→ Exercise brief: Across the listing below, count the lines containing "scroll". Give nothing but the number.

→ The input:
-=-=-
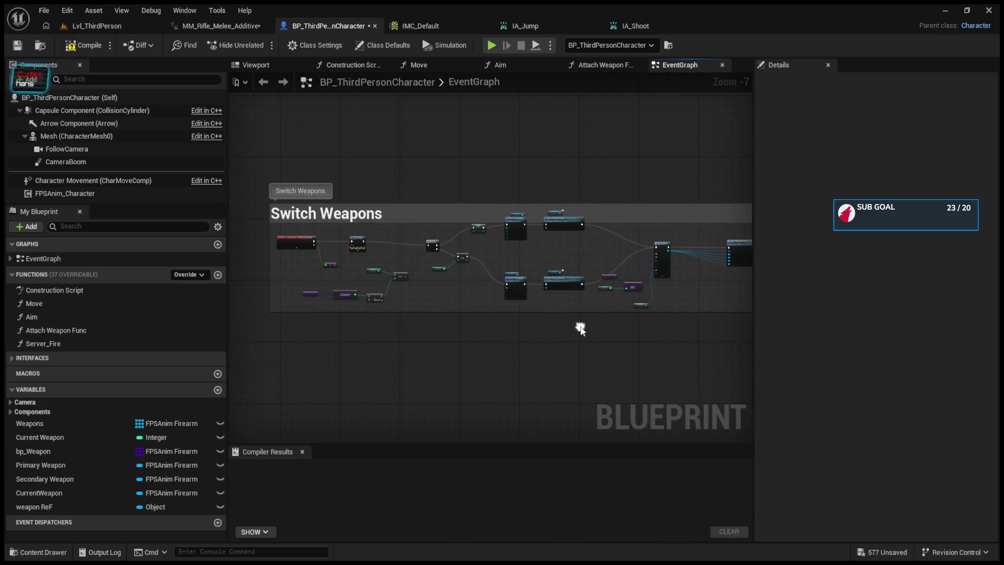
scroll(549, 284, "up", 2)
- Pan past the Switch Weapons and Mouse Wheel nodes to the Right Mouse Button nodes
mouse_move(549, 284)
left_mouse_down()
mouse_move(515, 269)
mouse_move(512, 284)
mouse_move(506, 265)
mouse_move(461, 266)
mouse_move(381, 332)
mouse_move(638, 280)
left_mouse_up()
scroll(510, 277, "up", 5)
-=-=-
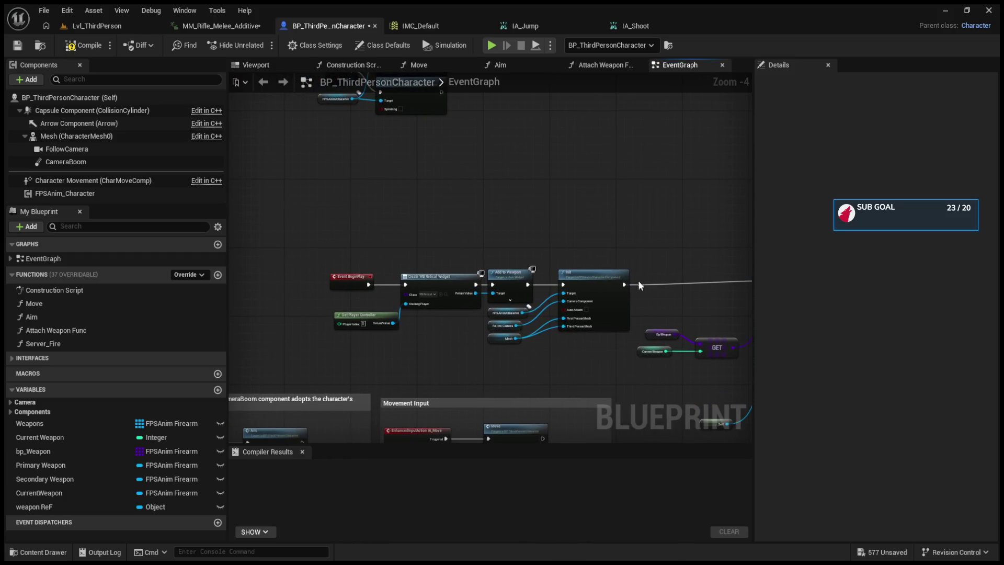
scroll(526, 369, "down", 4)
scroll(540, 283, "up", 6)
-=-=-
→ Response box: 4